Stored data
*** Block opens ***

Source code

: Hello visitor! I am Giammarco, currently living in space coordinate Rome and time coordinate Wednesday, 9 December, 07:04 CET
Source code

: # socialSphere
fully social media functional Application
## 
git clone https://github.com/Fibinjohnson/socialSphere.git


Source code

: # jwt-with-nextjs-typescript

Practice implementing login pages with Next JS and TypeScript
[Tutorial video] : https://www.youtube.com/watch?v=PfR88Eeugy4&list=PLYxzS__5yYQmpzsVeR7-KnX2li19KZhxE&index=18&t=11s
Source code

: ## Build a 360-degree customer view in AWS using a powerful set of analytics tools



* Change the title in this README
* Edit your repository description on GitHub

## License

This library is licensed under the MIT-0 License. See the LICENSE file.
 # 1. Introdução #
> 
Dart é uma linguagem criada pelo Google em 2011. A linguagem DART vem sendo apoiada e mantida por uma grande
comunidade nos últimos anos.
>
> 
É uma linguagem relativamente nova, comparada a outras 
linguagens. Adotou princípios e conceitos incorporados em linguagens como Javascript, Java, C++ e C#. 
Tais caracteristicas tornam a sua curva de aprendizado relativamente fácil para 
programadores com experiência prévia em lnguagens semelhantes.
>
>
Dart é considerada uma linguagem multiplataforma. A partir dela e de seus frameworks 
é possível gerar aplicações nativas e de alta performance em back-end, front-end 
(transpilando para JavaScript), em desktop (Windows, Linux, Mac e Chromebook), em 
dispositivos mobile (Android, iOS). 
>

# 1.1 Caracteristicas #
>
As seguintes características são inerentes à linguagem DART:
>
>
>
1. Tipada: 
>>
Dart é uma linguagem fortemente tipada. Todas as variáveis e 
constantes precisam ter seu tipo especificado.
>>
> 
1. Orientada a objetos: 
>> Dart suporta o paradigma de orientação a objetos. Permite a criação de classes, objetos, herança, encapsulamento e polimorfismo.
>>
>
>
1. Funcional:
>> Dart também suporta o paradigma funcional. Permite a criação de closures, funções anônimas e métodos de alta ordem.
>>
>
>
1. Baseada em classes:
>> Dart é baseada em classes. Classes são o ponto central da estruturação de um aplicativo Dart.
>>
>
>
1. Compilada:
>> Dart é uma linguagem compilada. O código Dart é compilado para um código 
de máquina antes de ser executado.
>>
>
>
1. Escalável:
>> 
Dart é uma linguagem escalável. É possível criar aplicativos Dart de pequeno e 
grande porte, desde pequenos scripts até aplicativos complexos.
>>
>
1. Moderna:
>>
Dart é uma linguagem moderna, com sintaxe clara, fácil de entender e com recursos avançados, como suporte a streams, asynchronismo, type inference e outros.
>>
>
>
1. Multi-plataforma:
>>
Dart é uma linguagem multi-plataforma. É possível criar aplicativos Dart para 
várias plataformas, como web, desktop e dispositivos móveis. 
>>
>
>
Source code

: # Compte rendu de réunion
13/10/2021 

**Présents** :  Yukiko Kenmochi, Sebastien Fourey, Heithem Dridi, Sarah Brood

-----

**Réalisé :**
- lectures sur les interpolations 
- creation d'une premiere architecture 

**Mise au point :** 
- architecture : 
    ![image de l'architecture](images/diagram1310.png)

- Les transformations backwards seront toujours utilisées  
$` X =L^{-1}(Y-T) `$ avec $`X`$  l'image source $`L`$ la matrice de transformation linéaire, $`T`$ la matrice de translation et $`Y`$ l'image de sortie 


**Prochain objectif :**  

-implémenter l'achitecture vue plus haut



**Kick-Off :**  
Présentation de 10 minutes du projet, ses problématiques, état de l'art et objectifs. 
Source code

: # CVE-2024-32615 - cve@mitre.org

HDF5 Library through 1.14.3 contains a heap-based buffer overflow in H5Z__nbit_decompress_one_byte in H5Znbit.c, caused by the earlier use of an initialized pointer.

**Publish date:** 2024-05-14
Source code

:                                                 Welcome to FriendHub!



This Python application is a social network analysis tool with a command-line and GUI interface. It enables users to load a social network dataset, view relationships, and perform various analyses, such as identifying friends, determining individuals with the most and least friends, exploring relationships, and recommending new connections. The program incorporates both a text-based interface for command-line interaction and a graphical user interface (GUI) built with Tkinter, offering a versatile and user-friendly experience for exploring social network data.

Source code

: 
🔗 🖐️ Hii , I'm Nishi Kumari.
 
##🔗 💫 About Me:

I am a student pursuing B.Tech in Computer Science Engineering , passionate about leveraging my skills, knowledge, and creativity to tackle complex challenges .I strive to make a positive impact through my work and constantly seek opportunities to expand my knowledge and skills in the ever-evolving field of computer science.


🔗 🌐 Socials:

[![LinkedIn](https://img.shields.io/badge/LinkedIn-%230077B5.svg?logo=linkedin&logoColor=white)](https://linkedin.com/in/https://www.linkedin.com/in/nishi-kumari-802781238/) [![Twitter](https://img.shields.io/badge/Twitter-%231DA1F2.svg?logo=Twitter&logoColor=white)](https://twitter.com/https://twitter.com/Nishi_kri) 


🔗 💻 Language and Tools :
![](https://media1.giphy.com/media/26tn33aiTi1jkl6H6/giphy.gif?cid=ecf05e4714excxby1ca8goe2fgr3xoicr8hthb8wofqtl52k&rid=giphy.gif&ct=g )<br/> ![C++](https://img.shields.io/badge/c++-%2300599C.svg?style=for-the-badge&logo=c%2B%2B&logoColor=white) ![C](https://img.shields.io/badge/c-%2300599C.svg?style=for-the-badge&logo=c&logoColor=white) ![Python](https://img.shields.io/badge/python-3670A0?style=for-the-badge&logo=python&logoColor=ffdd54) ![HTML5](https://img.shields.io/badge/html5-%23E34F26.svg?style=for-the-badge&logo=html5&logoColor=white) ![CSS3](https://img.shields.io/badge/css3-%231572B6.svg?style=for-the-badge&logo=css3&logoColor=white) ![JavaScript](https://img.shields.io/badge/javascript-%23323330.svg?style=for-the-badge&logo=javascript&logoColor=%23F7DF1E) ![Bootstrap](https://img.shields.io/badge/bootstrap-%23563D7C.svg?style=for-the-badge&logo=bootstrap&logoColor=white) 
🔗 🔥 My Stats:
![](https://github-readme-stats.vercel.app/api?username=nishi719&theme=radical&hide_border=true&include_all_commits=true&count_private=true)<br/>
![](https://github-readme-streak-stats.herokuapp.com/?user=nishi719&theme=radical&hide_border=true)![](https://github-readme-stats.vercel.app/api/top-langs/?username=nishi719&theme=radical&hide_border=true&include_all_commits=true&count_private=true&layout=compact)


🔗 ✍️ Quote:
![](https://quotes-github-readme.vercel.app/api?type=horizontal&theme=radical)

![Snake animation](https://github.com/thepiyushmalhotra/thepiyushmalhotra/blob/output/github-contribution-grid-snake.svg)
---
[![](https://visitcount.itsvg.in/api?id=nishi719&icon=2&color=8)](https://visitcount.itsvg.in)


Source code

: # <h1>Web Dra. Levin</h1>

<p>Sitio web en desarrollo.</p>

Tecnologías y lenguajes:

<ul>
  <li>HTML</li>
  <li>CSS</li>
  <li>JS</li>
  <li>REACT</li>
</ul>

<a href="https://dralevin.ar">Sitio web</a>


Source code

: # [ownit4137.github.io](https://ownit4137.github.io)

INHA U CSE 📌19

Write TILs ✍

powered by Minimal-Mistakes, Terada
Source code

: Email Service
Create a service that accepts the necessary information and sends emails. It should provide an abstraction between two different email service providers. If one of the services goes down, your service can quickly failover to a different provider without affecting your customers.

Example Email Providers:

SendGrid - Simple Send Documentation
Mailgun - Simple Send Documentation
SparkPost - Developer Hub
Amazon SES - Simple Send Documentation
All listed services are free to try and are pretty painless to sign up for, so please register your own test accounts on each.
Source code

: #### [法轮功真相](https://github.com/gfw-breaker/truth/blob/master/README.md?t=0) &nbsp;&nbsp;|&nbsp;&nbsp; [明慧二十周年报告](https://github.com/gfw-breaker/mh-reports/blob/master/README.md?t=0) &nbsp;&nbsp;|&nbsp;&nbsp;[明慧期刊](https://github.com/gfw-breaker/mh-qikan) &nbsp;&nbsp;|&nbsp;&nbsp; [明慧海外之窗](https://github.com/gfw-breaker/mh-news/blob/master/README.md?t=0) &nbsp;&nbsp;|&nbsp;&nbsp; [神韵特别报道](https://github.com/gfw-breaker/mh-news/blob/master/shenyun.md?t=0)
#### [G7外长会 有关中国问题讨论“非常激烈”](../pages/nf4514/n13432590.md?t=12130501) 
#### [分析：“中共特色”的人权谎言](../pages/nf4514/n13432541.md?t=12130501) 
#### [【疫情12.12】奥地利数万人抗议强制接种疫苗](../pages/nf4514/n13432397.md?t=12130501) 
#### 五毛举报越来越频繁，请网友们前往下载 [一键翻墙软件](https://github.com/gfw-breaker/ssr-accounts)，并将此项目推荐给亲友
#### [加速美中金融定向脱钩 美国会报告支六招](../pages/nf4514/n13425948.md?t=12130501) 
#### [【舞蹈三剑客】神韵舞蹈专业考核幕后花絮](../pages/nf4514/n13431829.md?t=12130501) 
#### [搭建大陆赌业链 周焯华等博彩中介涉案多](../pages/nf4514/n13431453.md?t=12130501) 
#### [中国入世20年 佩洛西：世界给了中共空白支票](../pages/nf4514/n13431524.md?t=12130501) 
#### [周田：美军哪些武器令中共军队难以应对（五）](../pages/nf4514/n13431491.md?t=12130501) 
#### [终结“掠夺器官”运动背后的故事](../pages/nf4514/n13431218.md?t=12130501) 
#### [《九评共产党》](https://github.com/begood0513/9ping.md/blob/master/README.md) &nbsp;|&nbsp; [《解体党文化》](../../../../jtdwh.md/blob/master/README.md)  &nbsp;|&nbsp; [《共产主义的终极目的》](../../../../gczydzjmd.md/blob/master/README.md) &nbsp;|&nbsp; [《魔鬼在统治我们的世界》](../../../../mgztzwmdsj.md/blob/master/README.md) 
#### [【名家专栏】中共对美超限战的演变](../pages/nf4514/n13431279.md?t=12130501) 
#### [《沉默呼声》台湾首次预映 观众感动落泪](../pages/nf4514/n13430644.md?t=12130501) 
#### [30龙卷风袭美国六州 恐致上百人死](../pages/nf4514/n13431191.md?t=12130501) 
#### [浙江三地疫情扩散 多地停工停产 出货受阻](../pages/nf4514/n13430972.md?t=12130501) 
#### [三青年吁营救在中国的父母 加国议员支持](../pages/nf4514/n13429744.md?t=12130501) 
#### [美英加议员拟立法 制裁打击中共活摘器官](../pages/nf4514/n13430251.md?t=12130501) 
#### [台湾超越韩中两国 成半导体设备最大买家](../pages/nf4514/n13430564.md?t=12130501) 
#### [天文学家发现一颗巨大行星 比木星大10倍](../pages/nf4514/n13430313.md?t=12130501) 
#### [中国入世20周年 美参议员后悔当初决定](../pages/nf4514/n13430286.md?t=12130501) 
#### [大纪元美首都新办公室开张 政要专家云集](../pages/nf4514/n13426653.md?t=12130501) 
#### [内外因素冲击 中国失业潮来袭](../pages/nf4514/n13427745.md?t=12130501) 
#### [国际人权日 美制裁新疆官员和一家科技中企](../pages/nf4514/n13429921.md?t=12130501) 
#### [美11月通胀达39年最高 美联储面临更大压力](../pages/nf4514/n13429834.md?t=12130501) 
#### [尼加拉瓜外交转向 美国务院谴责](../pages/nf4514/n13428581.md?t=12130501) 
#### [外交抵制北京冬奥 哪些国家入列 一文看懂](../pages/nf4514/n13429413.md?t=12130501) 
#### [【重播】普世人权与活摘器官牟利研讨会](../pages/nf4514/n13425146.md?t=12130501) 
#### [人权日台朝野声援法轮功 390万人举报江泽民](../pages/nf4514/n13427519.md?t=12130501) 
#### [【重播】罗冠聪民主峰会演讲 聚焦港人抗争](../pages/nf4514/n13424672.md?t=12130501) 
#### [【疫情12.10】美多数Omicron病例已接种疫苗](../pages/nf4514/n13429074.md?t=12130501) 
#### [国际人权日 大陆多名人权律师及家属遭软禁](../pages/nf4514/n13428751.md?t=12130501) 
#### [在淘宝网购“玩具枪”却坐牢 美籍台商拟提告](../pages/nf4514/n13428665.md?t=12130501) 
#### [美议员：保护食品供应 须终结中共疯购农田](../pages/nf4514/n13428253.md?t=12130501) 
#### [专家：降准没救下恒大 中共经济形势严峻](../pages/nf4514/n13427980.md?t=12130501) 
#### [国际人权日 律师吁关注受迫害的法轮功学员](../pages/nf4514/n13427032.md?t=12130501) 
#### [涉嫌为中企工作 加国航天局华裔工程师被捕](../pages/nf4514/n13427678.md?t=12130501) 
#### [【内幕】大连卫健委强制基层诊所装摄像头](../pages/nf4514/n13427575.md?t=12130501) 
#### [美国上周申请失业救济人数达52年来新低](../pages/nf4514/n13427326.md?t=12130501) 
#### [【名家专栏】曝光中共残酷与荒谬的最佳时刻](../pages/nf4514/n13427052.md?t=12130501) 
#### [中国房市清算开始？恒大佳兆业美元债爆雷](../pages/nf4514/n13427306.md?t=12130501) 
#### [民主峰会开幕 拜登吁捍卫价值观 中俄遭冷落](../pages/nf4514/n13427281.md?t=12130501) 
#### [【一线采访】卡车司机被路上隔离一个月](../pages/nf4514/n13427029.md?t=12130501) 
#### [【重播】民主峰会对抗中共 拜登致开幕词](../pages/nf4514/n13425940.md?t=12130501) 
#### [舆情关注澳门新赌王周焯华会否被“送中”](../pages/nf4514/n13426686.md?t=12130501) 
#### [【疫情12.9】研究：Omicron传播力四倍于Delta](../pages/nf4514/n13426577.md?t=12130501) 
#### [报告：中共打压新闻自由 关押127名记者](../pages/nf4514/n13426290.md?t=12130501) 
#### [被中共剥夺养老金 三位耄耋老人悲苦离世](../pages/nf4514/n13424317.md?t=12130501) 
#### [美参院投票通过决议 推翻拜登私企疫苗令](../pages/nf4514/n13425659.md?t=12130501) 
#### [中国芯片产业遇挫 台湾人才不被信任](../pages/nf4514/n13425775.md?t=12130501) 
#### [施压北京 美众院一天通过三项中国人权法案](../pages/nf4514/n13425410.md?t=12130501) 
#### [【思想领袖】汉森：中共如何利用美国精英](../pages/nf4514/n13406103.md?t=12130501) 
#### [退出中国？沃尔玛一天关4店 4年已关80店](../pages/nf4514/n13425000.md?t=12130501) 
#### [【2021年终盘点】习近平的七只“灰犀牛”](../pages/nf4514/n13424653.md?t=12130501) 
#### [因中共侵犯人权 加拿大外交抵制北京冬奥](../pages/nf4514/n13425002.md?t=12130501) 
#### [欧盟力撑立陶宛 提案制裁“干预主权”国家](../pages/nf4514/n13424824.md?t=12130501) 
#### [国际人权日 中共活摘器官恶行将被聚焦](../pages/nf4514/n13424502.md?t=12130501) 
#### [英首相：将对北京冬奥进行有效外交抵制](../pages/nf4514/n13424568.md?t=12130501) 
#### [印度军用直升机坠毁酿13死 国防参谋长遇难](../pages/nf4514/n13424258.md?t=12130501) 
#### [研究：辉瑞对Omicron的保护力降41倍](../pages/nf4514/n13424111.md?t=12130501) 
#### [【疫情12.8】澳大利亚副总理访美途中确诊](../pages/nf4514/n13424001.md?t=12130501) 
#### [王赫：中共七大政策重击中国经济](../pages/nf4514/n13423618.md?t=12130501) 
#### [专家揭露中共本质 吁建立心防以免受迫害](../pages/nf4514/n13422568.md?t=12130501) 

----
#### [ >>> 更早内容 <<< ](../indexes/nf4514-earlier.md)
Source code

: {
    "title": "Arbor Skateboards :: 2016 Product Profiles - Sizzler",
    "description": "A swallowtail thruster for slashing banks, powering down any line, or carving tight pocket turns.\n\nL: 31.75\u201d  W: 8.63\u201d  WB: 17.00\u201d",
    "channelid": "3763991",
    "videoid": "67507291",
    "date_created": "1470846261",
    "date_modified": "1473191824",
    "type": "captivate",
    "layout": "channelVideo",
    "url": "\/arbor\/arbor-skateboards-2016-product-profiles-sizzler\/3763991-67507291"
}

*** Block closes ***

TASK BRIEF
Copy out only the lines above from the one with "#### [王赫：中共七大政" to the one with "Skateboards :: 2016", inclusive, exactly as they stand.

FINAL ANSWER
#### [王赫：中共七大政策重击中国经济](../pages/nf4514/n13423618.md?t=12130501) 
#### [专家揭露中共本质 吁建立心防以免受迫害](../pages/nf4514/n13422568.md?t=12130501) 

----
#### [ >>> 更早内容 <<< ](../indexes/nf4514-earlier.md)
Source code

: {
    "title": "Arbor Skateboards :: 2016 Product Profiles - Sizzler",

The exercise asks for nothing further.